Ok, so then we had a brief stop in Victoria where I frantically picked blackberries, made a pie, then tossed the rest in the freezer due to lack of time. Then we jetted off again, to Hawaii. Waikiki to be exact. And so far, the food is kind of crappy, except for one Korean place and the sushi bar next to it which is cozy and delightful. And cheap - I think we had the cheapest sushi dinner we've ever had there, but that was probably because they were out of ikura and Rowan usually eats a horrifying amount of it.

But. Waikiki makes up for the crappy food (or disguises it) by having rivers of booze pouring out of all the hotel bars. I just popped down to the Marriott to have my obligatory mai tai and ordered it after overcoming my initial shock at the $10 price tag.

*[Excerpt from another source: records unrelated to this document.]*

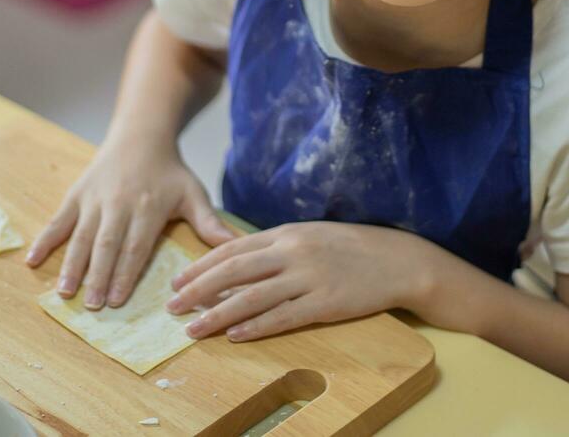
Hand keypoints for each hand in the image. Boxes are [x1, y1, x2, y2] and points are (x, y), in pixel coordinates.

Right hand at [25, 142, 234, 307]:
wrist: (140, 134)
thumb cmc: (169, 171)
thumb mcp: (193, 192)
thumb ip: (209, 222)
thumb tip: (234, 246)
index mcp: (148, 207)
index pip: (135, 245)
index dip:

That's easily twice as much as a "mai tai" in Victoria would cost. However, it turned out to be a veritable bargain, because there is easily four times as much booze in the ones here. Honestly, I felt bloody heroic for finishing it, even though I made the bartender add some juice. Because there wasn't any. In an eight-ounce drink. I think. Hard to say now, but I know my own alcohol tolerance pretty well, I am NOT at a thin, easily-boozed state of my life right now, but I am seriously borderline for dinner with the in-laws and it was only ONE drink. So, fun. Should have left more time for that.

So that's the update, I'll try to post more later, but now I'm off to cook my grass-fed beef steak on a probably inadquate electric bbq, and attempt to brainwash my dear father-in-law into understanding why MY steak is a better deal than his marked-down "kobe" steak he got at walmart or wherever it is they shop here. (There is a very good farmer's market... more on that later.)